### WHAT IS EXPECTED
Quote every line of text in the items below word for word, omitting the pictures.

Entries drawn from a collection
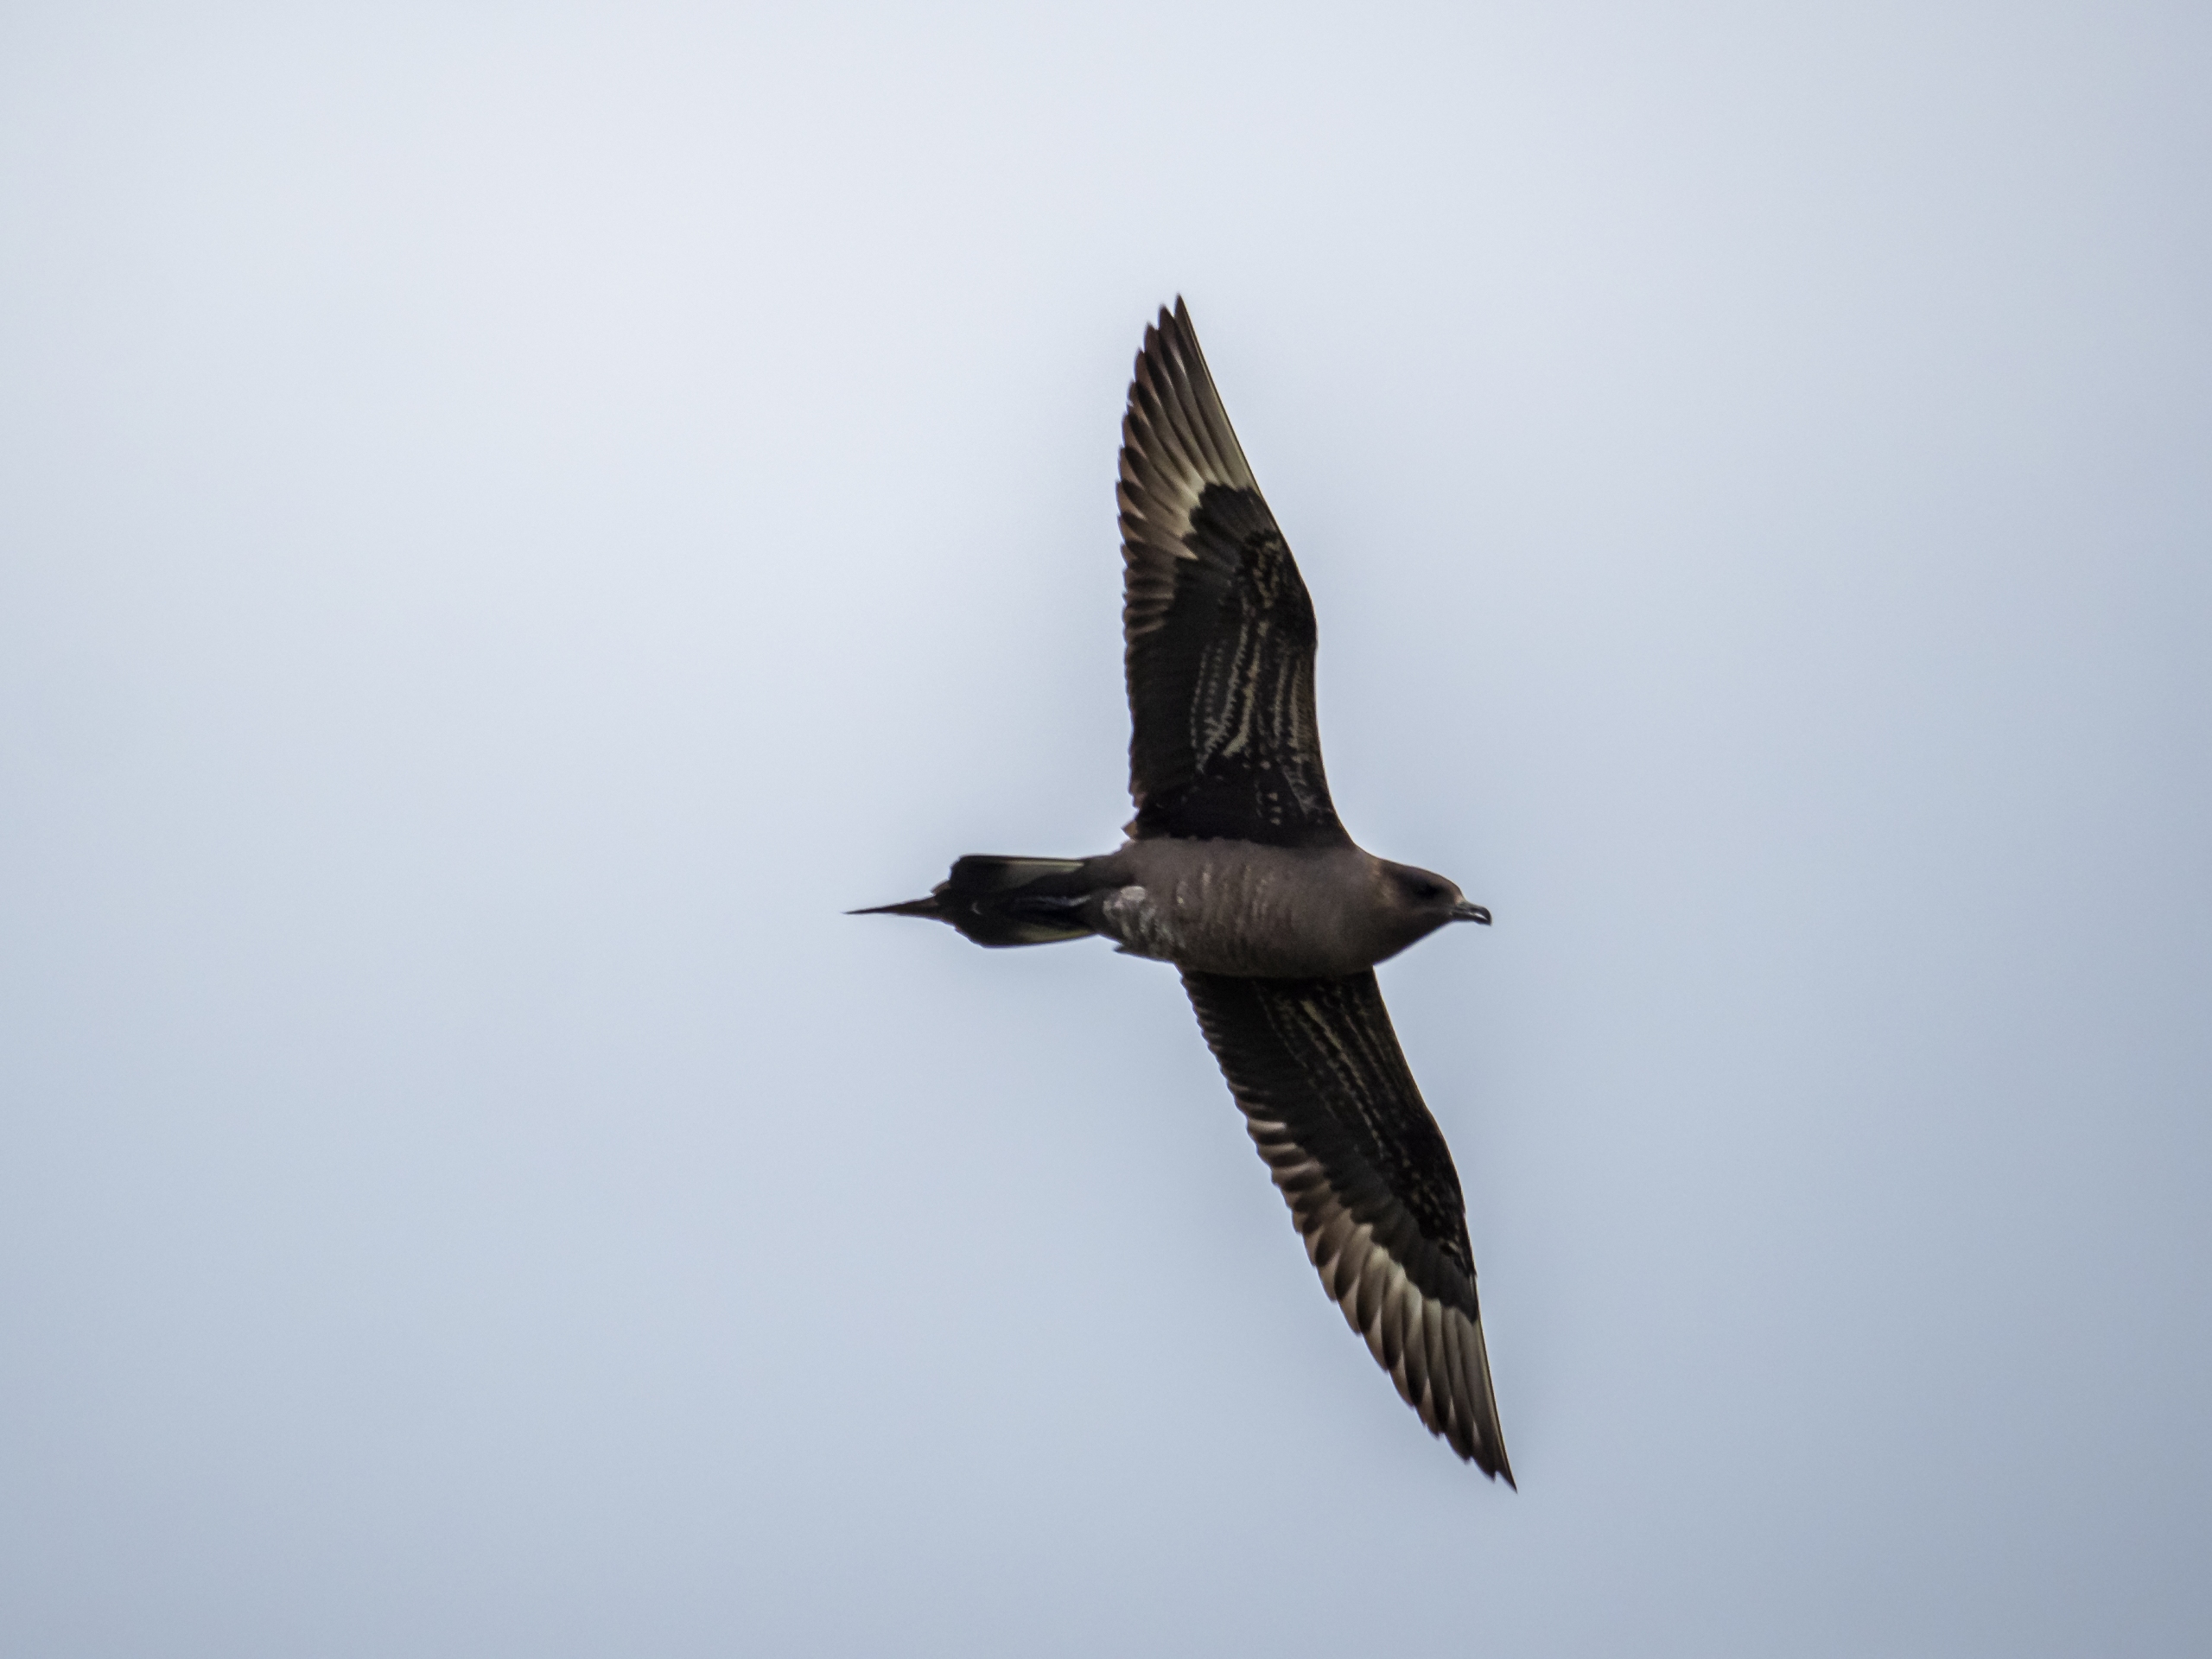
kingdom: Animalia
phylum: Chordata
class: Aves
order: Charadriiformes
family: Stercorariidae
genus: Stercorarius
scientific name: Stercorarius parasiticus
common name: Almindelig kjove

### OUTPUT
kingdom: Animalia
phylum: Chordata
class: Aves
order: Charadriiformes
family: Stercorariidae
genus: Stercorarius
scientific name: Stercorarius parasiticus
common name: Almindelig kjove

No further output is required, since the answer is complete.